### Problems to solve
- 1) According to the article on ExxonMobil's fine in Chad, in what year did Exxon begin exploring Chad for crude?
- 2) Write the next part of the article on ExxonMobil's fine in Chad, starting after its final sentence.

ExxonMobil Corp, the company which is currently intensifying exploration activities in Guyana after striking oil here recently, has been fined a whopping US billion for underpaying royalties in the central African nation of Chad, where the company has been drilling for 15 years.
According to international reports on the mega fine by Chad courts, the amount is about five times more than that country’s Gross Domestic Product, which the World Bank estimates at US$13 billion.
The High Court in the capital, N’Djamena, announced its ruling on October 5 in response to a complaint from the Chad Finance Ministry that a consortium led by ExxonMobil hadn’t met its tax obligations.
The court also demanded the Texas-based oil explorer pay $819 million in overdue royalties, according to the document.
The penalty exceeds the $61.6 billion financial blow BP Plc incurred after the Deepwater Horizon disaster in 2010 killed 11 rig workers and fouled the Gulf of Mexico with crude for months, and is more than 70 times larger than the $977.5 million Exxon was ordered to pay fishermen and other victims of the 1989 Valdez oil spill in Alaska.
Exxon, the world’s biggest oil producer by market value, began exploring Chad for crude in 2001 and has been pumping oil there since 2003.
ExxonMobil recently announced a “world-class discovery” equivalent of 800 million to 1.4 billion barrels of oil following the drilling of the Liza-2 well in the Stabroek Bloc offshore Guyana.
The discovery is the company’s second exploration offshore Guyana; the first was made in May 2015.

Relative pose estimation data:
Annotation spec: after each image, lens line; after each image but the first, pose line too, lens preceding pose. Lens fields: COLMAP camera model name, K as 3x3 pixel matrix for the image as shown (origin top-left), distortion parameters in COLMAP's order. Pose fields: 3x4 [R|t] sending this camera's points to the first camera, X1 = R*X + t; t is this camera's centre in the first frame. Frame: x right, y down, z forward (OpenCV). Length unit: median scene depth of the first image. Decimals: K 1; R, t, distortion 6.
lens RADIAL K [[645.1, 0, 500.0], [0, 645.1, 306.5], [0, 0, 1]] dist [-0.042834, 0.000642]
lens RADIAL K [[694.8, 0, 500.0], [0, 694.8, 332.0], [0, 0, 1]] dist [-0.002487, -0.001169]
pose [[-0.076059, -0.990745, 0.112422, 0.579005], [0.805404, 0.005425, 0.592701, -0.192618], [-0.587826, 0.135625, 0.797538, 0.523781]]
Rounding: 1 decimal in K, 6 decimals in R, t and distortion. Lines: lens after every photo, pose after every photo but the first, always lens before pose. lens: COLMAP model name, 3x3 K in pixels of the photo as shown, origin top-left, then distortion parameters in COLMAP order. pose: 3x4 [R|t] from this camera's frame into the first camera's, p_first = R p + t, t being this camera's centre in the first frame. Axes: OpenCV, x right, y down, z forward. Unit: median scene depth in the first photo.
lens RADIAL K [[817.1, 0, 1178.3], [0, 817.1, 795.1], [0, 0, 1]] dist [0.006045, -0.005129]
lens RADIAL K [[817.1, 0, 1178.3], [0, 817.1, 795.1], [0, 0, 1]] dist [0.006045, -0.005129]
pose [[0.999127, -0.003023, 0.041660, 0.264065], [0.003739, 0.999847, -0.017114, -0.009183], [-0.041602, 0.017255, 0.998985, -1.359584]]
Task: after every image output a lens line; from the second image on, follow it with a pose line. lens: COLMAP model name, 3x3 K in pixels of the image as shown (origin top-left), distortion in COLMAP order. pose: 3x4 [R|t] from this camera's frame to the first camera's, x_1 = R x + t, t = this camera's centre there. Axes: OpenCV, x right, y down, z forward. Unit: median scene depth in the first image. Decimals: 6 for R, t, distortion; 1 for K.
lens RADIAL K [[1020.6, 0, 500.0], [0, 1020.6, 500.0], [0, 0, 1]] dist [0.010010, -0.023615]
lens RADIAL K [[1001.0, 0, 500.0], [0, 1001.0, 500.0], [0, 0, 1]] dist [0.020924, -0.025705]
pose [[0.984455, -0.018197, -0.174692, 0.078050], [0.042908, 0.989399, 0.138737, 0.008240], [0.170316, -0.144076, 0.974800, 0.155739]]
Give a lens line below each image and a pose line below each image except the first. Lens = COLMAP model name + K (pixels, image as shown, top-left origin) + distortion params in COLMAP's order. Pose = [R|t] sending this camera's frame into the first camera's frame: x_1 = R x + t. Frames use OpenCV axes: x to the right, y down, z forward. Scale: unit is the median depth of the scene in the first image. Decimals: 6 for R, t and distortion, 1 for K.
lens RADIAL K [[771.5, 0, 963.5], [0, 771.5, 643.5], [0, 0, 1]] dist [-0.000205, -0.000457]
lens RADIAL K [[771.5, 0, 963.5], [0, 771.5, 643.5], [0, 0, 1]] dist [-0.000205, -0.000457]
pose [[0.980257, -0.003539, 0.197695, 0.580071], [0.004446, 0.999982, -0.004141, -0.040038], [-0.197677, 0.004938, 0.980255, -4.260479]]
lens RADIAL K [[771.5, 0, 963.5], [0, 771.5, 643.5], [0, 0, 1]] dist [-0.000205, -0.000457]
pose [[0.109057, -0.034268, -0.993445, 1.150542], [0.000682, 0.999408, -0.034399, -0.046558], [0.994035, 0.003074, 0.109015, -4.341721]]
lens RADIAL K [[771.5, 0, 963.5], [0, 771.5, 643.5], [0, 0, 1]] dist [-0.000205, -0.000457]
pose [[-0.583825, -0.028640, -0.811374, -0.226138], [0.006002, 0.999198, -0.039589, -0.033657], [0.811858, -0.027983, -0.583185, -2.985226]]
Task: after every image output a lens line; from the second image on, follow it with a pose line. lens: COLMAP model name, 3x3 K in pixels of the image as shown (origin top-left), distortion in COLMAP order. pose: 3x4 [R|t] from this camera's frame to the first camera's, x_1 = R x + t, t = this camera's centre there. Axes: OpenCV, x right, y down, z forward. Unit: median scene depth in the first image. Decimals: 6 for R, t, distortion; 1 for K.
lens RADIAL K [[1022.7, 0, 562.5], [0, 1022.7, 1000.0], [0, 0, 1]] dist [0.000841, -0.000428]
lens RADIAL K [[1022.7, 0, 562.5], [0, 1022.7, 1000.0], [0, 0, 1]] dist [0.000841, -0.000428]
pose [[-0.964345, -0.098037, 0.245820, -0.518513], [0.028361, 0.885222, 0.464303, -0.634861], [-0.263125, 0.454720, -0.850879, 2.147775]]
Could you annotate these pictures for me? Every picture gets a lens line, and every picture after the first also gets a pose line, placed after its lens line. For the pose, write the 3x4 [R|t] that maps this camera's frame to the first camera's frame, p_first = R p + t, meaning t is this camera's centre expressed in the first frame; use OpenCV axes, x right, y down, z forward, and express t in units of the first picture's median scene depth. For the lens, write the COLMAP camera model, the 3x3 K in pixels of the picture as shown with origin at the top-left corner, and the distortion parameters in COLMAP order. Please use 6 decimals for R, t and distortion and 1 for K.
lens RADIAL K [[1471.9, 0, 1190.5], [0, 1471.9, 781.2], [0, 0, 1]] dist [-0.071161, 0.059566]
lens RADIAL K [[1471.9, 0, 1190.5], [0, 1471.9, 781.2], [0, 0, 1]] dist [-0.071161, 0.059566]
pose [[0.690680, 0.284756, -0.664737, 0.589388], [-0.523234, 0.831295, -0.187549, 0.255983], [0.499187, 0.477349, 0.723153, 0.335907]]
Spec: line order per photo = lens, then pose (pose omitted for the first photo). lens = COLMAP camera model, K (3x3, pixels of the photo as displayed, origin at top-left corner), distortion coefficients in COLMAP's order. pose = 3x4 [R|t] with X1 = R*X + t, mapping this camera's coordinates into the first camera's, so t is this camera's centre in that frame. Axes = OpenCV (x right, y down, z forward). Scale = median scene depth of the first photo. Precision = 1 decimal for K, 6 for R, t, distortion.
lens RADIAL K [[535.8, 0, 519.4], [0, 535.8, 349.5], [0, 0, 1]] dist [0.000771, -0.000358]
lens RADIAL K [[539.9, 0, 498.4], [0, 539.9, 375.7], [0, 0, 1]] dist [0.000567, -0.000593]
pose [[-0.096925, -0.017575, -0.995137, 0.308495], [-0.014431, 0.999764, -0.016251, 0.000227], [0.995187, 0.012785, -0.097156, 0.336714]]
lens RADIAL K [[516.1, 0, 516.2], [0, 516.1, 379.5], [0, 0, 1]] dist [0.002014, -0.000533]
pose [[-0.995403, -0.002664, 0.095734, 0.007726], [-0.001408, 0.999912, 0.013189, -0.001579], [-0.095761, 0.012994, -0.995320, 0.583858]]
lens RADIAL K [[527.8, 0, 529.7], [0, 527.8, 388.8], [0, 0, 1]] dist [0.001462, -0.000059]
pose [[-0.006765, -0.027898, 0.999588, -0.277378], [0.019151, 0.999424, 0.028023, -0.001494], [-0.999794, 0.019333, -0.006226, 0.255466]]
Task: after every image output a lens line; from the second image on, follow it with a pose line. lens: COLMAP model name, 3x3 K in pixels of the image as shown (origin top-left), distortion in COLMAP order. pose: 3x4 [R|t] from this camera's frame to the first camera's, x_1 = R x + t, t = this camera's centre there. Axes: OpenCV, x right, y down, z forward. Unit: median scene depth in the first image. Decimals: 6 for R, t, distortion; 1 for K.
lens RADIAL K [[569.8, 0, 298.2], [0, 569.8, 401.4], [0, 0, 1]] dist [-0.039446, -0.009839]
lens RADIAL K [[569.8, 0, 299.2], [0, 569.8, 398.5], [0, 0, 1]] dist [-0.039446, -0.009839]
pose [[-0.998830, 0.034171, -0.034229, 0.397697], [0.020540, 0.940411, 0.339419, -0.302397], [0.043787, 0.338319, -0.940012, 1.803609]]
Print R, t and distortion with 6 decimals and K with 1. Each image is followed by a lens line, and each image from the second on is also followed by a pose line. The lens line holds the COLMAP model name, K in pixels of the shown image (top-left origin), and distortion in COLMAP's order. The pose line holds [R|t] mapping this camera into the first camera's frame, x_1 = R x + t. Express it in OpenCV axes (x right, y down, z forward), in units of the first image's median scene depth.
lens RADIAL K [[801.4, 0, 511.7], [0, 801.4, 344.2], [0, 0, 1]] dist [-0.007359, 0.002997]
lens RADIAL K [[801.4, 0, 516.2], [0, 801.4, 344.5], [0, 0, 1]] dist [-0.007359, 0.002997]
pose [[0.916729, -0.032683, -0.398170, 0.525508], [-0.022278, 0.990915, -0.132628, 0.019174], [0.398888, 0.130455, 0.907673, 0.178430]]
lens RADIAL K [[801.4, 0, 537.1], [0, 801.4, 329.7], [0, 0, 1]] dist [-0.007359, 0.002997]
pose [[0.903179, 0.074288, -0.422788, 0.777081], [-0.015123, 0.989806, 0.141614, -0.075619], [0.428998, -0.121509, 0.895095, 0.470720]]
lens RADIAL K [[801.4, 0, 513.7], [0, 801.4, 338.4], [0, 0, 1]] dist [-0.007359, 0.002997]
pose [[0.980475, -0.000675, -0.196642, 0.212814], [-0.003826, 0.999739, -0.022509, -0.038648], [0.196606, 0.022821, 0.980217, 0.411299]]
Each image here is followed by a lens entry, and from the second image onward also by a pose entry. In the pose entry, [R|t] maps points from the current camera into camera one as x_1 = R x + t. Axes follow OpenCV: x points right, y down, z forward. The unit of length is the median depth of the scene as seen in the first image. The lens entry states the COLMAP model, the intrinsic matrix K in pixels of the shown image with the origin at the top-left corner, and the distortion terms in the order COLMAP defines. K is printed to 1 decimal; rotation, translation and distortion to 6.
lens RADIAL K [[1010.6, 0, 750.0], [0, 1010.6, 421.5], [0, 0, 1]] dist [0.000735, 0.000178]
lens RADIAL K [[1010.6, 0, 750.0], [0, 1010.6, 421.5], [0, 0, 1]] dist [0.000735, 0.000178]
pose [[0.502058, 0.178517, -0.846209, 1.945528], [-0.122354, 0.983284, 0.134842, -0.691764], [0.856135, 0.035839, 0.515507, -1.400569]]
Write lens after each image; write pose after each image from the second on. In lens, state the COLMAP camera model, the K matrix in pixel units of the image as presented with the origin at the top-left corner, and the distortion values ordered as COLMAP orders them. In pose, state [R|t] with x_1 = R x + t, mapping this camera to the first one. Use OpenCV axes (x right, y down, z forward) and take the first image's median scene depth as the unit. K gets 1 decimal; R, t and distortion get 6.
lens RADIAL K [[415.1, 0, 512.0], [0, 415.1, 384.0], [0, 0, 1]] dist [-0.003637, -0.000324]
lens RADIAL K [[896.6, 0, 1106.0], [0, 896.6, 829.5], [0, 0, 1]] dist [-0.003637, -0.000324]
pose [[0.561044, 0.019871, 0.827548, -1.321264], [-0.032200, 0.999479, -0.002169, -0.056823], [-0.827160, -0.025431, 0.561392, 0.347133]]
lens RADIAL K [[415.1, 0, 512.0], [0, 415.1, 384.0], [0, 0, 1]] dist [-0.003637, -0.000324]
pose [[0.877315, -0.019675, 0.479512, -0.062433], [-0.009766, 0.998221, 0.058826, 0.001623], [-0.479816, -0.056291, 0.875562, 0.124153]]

### Answers in order
- 1) 2001

- 2)
“We are excited by the results of a production test of the Liza-2 well, which confirms the presence of high-quality oil from the same high-porosity sandstone reservoirs that we saw in the Liza-1 well completed in 2015.”
As it relates to its legal woes on the African continent, a spokesperson for the company has said, “”We disagree with the Chadian court’s ruling and are evaluating next steps.”
“This dispute relates to disagreement over commitments made by the Government to the consortium, not the Government’s ability to impose taxes,” he said.
The President of the court, Brahim Abbo Abakar, confirmed the ruling to Bloomberg Markets saying, “It’s correct, however, the provisional enforcement is lower than the amount demanded by the tribunal,” he said, referring to the sum of $669 million also cited in the document. He didn’t elaborate.
“Contract sanctity and respect for the rule of law are core principles used to manage our business over the long-term,” Exxon’s Spitler said.
“It is vital for all parties to honour the terms of a contract and abide by applicable law in order to achieve the desired long-term benefits envisioned when projects begin.”